# Objectif du travail
Dans le passage sur la destruction créatrice, recopiez s'il vous plaît le texte en commençant à « Explications de ‣ » et en terminant à « destruction (Destruction créatrice). », en remplaçant « frontière » par « limite ».

Explications de ‣
La combinaison de l'inertie, d'un équilibre ponctué, de la reine rouge et de la coévolution des pratiques signifie que lorsque nous franchissons une frontière, par exemple du produit à l'utilité, nous avons tendance à assister à une destruction rapide du passé (des modèles d'entreprise aux pratiques) en même temps qu'à la création du nouveau (industrie et pratiques). Ce phénomène a été décrit par Joseph Schumpeter sous le nom de Creative destruction (Destruction créatrice).
Si je reprends la figure 143 ci-dessus et que j'y superpose ce flux de capitaux ainsi que le cycle paix, guerre et émerveillement, nous pouvons avoir une idée de ce qui se passe. En même temps qu'un acte est fourni de manière plus efficace par des formes industrialisées et que sa demande augmente en raison d'une longue traînée de besoins non satisfaits et de la création d'une nouvelle industrie, le capital financier s'écoule des anciens vendeurs de produits vers les nouveaux vendeurs et les nouvelles entreprises qui desservent ces nouveaux marchés. Si l'on ajoute à cela la coévolution de nouvelles pratiques causée par l'évolution de l'acte, les nouvelles formes d'organisation qui apparaissent, la vitesse du changement causée par un équilibre ponctué, l'inévitabilité du changement (c'est-à-dire la Reine rouge) et l'inaction des géants du passé causée par l'inertie, on obtient la destruction du passé en même temps que la création de l'avenir. La combinaison de la concurrence avec des schémas climatiques de base tels que l'inertie et la coévolution crée cette pulsation constante de nouveaux besoins des consommateurs, de nouveaux vendeurs, de nouvelles méthodes de production, de nouveaux marchés et de nouvelles formes d'organisation. Ce rythme cardiaque a été décrit par Joseph Schumpeter comme la “destruction créatrice” (voir figure 145) et lorsqu'il devient évident, il est généralement trop tard pour réagir.

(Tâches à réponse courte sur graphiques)
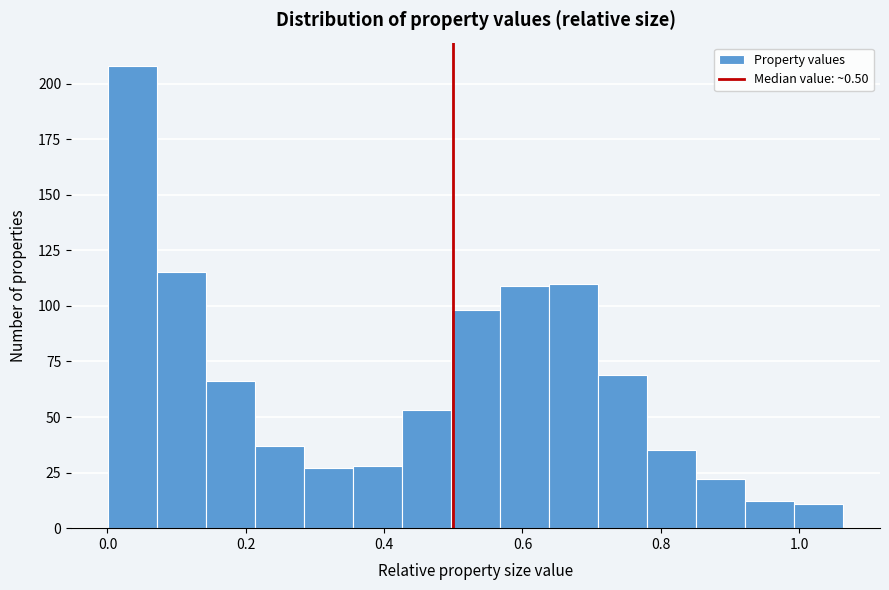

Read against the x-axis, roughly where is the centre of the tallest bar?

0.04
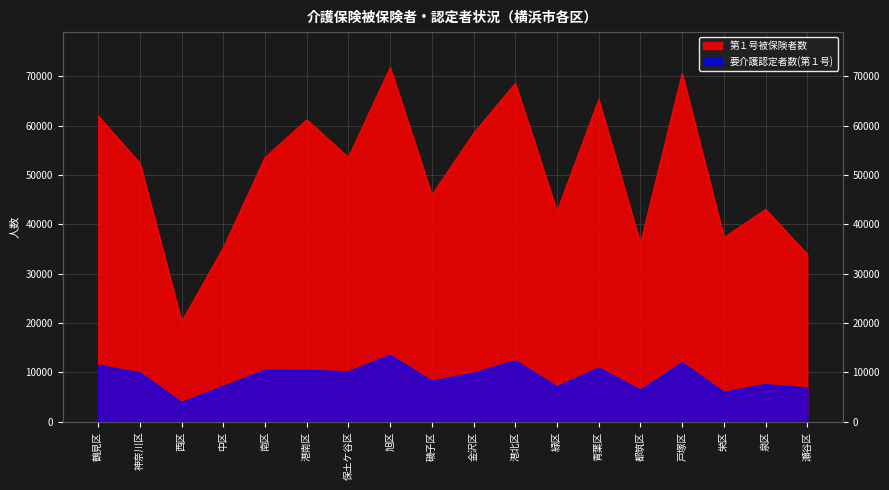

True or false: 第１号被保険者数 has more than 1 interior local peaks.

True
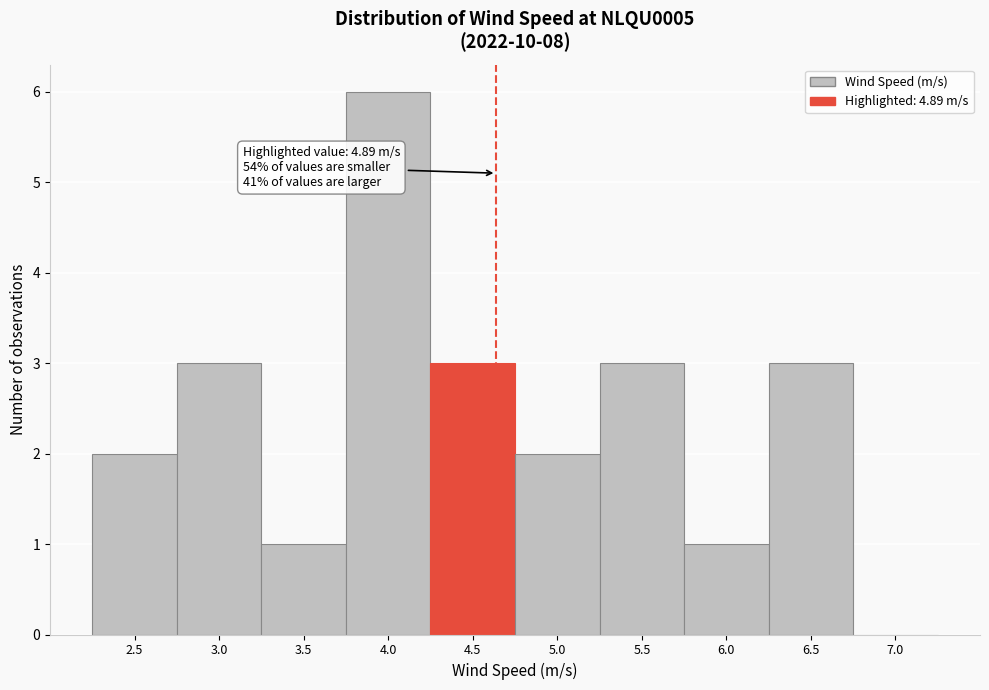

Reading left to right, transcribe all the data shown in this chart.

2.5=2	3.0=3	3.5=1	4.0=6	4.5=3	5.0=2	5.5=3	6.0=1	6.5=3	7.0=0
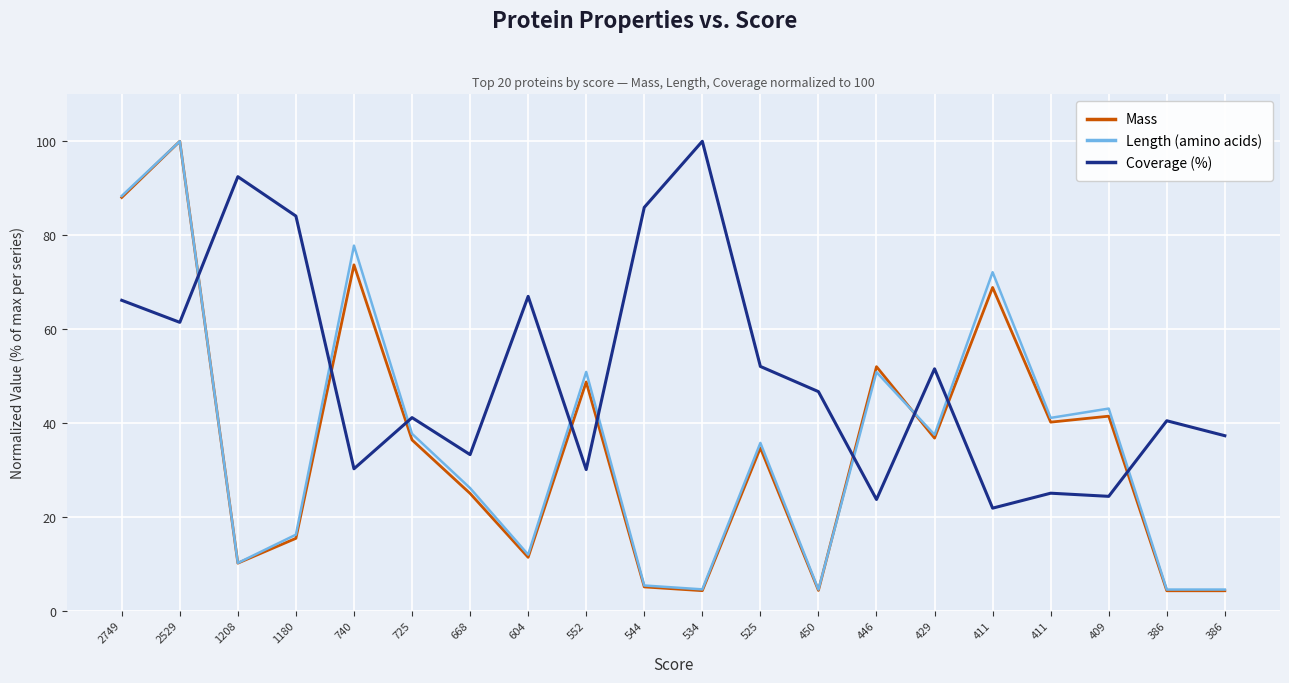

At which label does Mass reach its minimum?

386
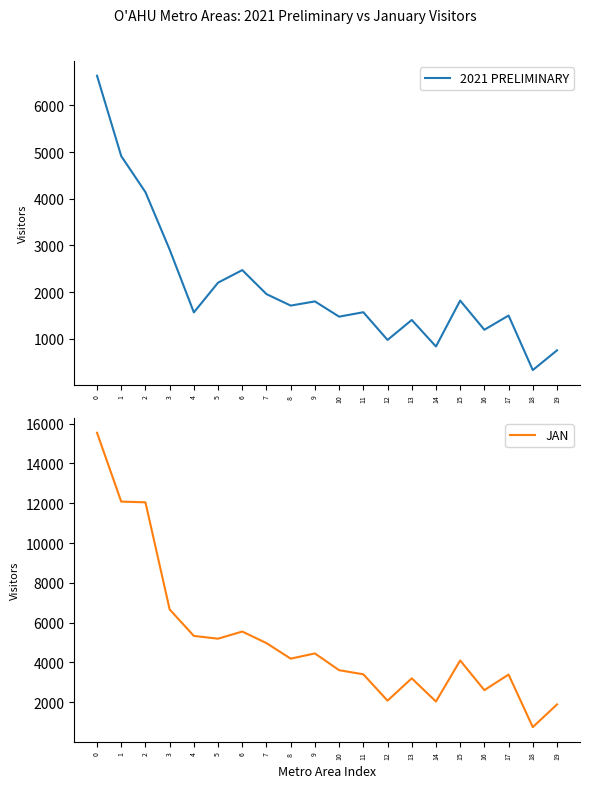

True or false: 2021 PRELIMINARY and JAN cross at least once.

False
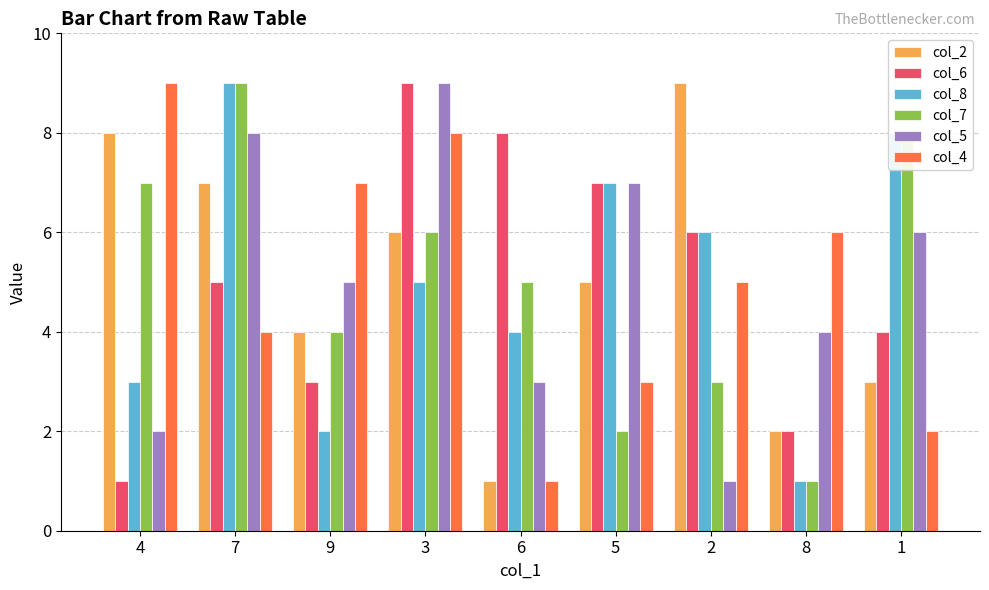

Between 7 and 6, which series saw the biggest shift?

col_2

# Tâche réalisée
Explications de ‣
La combinaison de l'inertie, d'un équilibre ponctué, de la reine rouge et de la coévolution des pratiques signifie que lorsque nous franchissons une limite, par exemple du produit à l'utilité, nous avons tendance à assister à une destruction rapide du passé (des modèles d'entreprise aux pratiques) en même temps qu'à la création du nouveau (industrie et pratiques). Ce phénomène a été décrit par Joseph Schumpeter sous le nom de Creative destruction (Destruction créatrice).